- Reading passage
________________

Back in the 90’s the transferring of occupational pensions to personal pensions created the Pension Review.

It is unbelievable that 20 years later we still had a cynical pension transfer machine quietly bubbling in the background. Although the FSA effectively outlawed the practice last month, the damage done is immense.

The FSA is to be applauded for intervening. More generally, the industry needs to take notice. The advice to transfer was more often than not given by authorised advisers.

The number of firms undertaking these transfers is small. However, they have shifted a significant amount of decent pensions.

We have seen suitability reports which tell the client that the critical yield is above an acceptable standard. Even in these circumstances, the adviser still proceeds.

Such advice is undefendable and wrong and would prove so at FOS, court or the FSCS.

Many of the smaller Sipp providers have built up a business on the back of these investors.

Sipps will say they are member directed. However, they must have management information to show where the inbound transfers come from and where they go.

The FSA have already required Sipp providers to hold extra capital for “non-mainstream” assets. Some Sipp providers have expanded entirely on this approach. Some wisely have kept away from it.

________________

- Job 1
In the article on pension transfers, what did the transferring of occupational pensions to personal pensions create back in the 90's?
- Job 2
Print the listing from its first line through the line that contains "It reads 8,57". Leave the picture out.
The article on pension transfers and the listing are unrelated.

________________

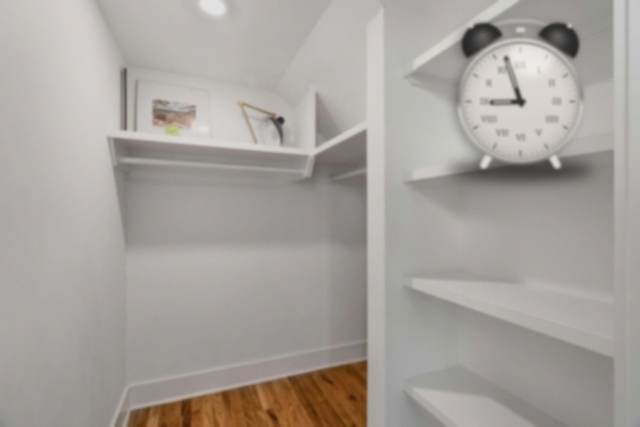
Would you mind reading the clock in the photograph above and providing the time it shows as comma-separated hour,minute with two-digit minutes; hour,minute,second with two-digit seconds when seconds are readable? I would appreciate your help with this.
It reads 8,57
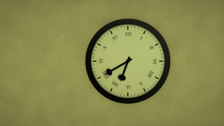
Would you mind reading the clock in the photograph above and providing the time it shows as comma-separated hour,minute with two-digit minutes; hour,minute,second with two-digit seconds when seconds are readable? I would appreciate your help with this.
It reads 6,40
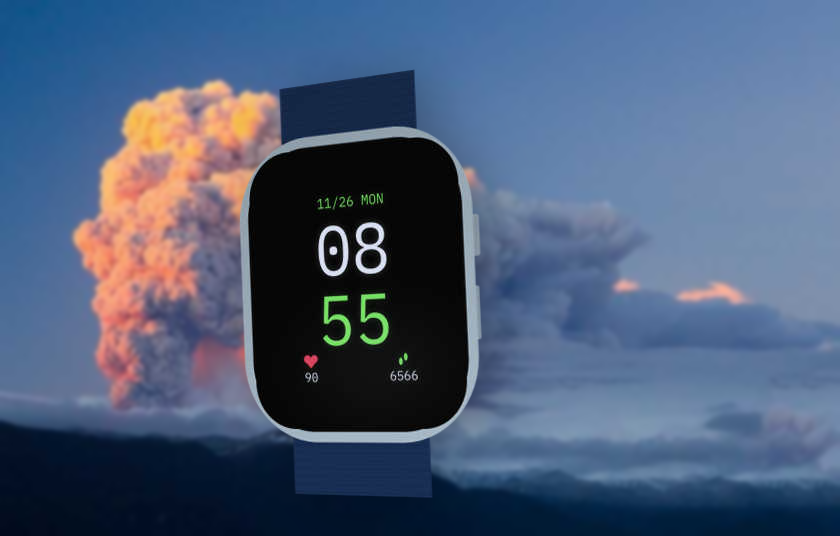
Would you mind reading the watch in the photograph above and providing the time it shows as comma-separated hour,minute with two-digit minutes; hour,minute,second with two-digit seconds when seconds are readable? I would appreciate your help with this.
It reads 8,55
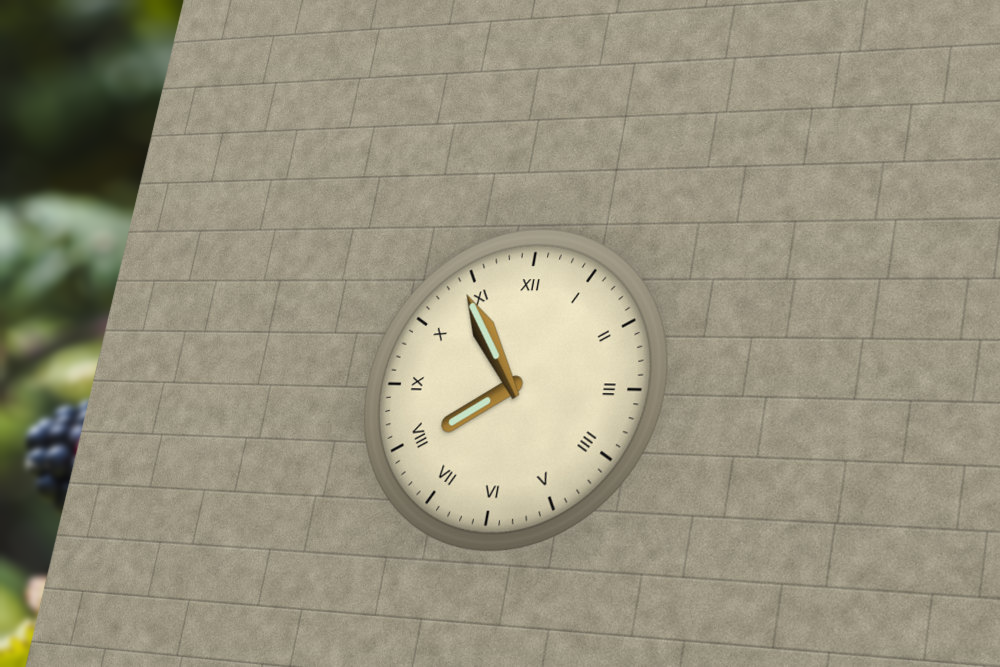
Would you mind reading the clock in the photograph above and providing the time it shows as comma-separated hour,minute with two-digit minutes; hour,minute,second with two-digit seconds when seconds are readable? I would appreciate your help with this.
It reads 7,54
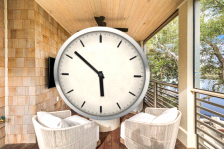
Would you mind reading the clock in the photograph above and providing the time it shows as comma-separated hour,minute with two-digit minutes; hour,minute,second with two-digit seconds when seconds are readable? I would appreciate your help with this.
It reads 5,52
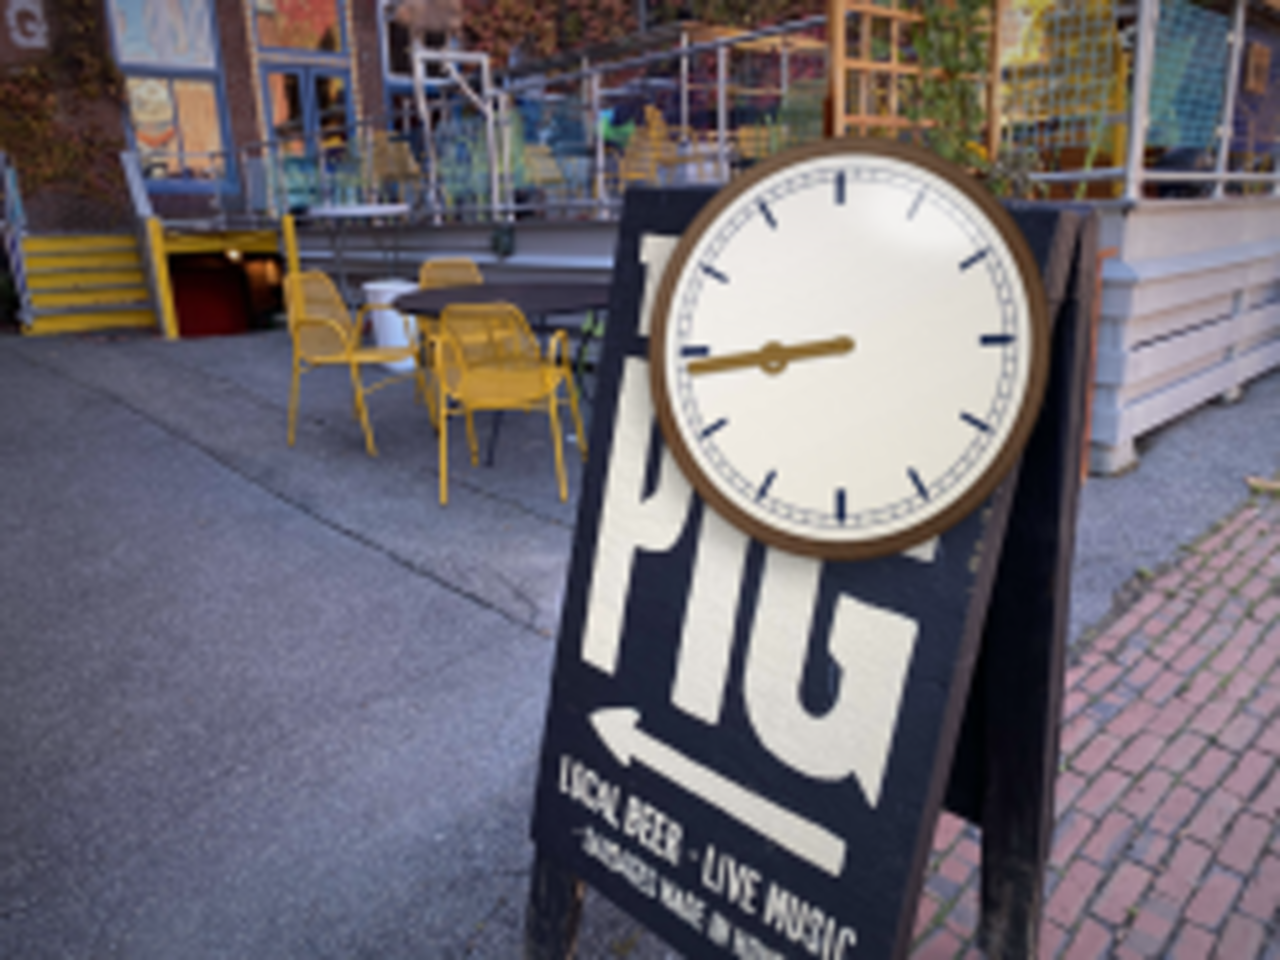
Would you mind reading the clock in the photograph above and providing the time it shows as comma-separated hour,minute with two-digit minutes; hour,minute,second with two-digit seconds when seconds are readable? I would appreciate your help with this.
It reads 8,44
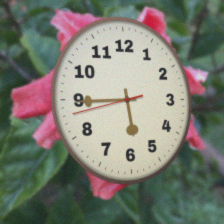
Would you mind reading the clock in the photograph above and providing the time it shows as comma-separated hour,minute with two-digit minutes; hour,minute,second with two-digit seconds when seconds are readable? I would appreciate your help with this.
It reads 5,44,43
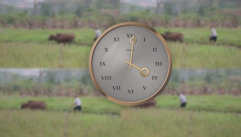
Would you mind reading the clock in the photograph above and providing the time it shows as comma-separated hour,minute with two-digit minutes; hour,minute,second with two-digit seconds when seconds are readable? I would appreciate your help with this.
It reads 4,01
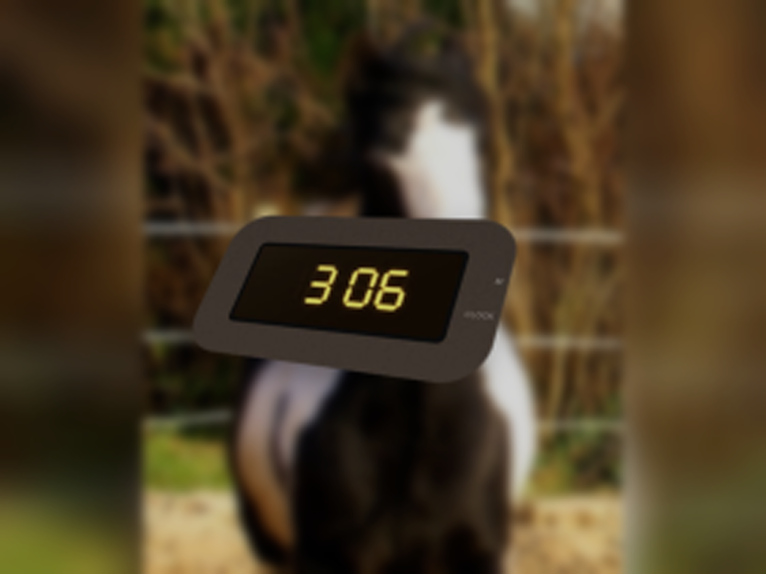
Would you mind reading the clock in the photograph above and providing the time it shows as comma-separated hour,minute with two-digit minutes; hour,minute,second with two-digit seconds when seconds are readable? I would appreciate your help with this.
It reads 3,06
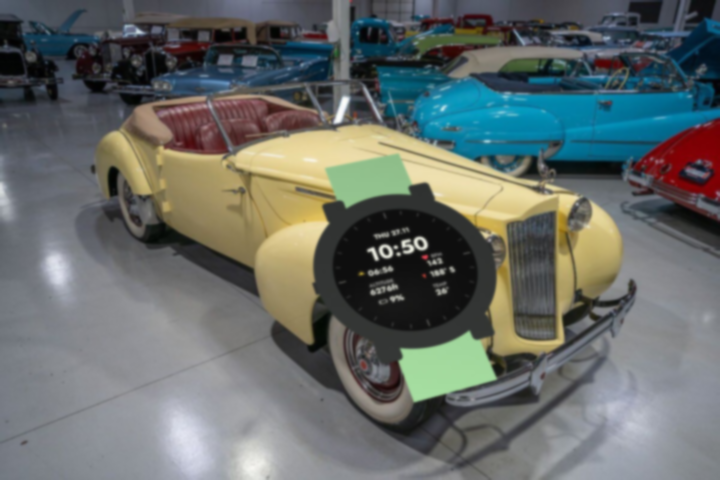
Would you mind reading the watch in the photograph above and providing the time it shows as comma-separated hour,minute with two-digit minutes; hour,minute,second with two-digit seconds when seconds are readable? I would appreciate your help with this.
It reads 10,50
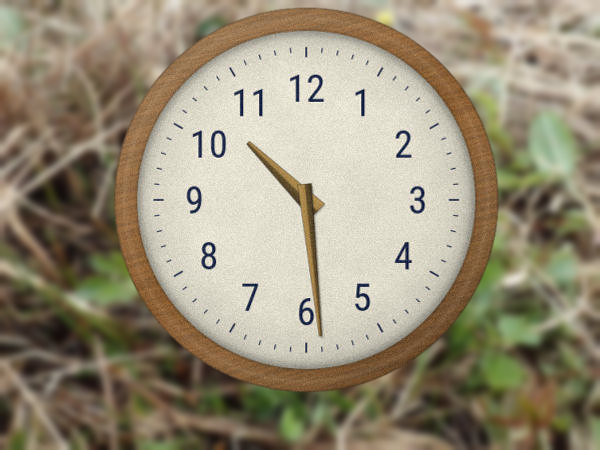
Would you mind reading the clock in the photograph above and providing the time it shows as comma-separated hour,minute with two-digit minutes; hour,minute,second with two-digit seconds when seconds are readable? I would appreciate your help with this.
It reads 10,29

________________

- Correct response 1
The Pension Review.

- Correct response 2
Would you mind reading the clock in the photograph above and providing the time it shows as comma-separated hour,minute with two-digit minutes; hour,minute,second with two-digit seconds when seconds are readable? I would appreciate your help with this.
It reads 8,57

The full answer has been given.